Saturday, January 27, 2007

I Refuse to be Discourage

It's getting cold over here though supposedly it is still summer in Tasmania. Seems like that's how I would like to describe my blog : "This blog is like the weather- always updating!". But it's just the winds I guess- I'm feeling rather good here actually- been through a lovely and meaningful day. First of all, a couple of 'firsts'- first time I cooked chinese herbs chicken (and it actually taste nice!) and the first time I watch City Harvest Church Singapore's Kong Hee preach- sheer enlightenment.

Secondly, it's 11:28 p.m. and I feeling sleepy! That's new- I usually sleep around 1 a.m. However, the good run today was totally great and I ran and ran and ran- to keep fit and not slim (obviously!). I only reached halfway through my destination but I guess it was an encouragement for someone who has weak stamina like me. I mean, not stopping frequently is already an achievement in itself. But as I ponder upon the subject of running, which is a constant theme this year for me (for example Hebrews 12:1-3), I wonder whether my journey of faith could be equated to my running. I hope not but I seriously thought about that. I was wondering the fact that I didn't reach my destination (to Long Beach) and turn back halfway is something of an "unbiblical" thing - We do see many people stop doing things that they try to pick up- such as quit smoking or dieting- I am a good example for always failing to pick up good habits. And also, I get so short of breath and muscle-strain-- symptons of lacking in stamina.

What I'm trying to get to is that in life as christians- there are all sorts of habits and "incidents" in life that prompt us to equate them with our faith in Christ. But really, those shouldn't discourage us from trusting in Him. Rather, we should learn from these fallbacks and focus on whatever good we could find in the fallbacks. When you hit a wall, try not to focus on the wall but focus on the fact that you are not stagnant but moving forward. This is not being over-optimistic, and we shouldn't over-indulge ourselves in self-pity and trying "force" something wrong into something right (eg. smoking or lust) but we should know our limitations and God's way of working- we are weak as humans and God is more concerned with the process rather than the results. So don't expect that He will always turn your situation overnight; sometimes it could be for a long, long time before we finally see daylight. But we do have all the promises that He is working everything out for our good and He will produce a masterpiece out of our dumpster. So, if you are in one of those seasons where you are hitting the ceiling, rest for awhile and consider His grace; pause and look at things in a different perspective - the God/Loving father perspective- discipline comes with love. And when you realize that, it's time to pray "I can do all things through Him who strenghthens me" and start running again. He will come and save you.
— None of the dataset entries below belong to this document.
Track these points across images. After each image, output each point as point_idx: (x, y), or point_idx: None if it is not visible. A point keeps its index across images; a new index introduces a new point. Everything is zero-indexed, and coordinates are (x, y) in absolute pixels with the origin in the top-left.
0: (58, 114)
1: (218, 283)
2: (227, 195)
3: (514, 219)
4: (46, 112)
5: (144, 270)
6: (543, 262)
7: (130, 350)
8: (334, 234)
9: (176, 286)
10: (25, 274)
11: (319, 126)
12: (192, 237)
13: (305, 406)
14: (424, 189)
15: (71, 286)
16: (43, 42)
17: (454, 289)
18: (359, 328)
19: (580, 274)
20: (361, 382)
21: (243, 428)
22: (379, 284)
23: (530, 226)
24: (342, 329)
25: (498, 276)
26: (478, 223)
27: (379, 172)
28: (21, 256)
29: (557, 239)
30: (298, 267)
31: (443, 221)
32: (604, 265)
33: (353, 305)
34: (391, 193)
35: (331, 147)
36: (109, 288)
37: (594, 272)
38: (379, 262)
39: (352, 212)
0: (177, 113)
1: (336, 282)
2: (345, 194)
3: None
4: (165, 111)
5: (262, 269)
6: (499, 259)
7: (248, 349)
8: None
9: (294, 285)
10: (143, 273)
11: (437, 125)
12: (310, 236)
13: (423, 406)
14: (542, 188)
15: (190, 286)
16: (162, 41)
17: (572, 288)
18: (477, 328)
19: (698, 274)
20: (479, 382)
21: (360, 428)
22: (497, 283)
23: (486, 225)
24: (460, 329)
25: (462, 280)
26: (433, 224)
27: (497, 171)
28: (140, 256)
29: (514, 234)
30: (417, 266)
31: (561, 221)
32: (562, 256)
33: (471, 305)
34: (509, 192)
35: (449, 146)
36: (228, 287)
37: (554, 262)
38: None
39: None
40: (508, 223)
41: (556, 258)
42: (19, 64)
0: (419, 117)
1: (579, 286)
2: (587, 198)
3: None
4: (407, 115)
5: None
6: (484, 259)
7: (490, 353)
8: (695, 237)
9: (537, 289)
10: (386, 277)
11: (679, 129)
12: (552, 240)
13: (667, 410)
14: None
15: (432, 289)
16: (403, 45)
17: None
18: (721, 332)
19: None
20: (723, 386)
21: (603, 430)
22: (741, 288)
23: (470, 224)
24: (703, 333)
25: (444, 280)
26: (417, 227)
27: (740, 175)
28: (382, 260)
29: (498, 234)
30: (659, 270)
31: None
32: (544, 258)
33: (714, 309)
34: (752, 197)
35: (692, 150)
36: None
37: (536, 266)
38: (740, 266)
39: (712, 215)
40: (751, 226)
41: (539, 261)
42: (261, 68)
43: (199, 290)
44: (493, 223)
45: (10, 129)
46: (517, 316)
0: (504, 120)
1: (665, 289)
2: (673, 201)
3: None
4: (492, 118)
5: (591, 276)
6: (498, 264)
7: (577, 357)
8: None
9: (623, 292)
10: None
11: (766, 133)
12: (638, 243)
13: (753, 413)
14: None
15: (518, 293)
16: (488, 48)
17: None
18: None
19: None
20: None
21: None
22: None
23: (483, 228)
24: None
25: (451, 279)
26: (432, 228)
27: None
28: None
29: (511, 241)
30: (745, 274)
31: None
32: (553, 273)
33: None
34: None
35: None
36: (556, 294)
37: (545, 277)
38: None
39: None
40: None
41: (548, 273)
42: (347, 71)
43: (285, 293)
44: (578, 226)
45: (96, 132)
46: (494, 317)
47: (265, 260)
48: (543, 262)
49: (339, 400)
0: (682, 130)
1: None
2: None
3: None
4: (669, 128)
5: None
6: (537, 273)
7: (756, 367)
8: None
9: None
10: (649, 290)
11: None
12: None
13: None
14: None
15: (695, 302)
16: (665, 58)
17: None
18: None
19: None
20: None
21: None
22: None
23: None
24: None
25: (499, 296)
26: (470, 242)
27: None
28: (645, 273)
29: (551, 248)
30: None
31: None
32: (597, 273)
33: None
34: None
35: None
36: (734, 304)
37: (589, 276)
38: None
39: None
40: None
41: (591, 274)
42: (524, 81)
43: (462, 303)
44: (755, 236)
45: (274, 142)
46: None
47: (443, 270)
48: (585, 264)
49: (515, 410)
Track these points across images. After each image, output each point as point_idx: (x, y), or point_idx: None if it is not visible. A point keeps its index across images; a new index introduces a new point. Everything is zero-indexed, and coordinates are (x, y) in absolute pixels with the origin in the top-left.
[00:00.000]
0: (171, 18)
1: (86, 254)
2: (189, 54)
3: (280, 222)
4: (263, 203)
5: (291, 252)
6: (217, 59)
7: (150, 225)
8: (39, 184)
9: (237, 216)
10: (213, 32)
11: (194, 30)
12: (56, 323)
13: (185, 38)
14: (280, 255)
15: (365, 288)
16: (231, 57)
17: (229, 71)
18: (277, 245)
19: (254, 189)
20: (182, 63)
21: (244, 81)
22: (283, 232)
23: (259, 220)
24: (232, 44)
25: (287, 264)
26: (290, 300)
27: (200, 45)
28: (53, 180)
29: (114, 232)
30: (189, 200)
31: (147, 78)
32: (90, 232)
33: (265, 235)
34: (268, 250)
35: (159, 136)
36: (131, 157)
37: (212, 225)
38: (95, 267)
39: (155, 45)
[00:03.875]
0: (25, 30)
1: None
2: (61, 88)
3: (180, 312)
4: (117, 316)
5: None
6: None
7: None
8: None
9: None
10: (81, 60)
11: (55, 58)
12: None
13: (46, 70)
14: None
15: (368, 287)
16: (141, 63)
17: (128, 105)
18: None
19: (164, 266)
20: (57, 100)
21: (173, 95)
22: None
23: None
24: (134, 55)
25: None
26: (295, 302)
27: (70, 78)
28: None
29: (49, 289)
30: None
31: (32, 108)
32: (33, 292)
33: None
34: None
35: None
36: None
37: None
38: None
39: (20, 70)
As I was struggling with this "running" issue while I was running, it start to dawn upon me that I seriously can't expect myself to be a marathon runner by running once in a month. I will try again in 2 days time, and try to run the distance progressively. I did not reach my destination but that was the past, the important thing is I will continue to run forward with a direction and a goal set- the desert is almost at the edge, and the promise land is bound to be claimed- so to speak.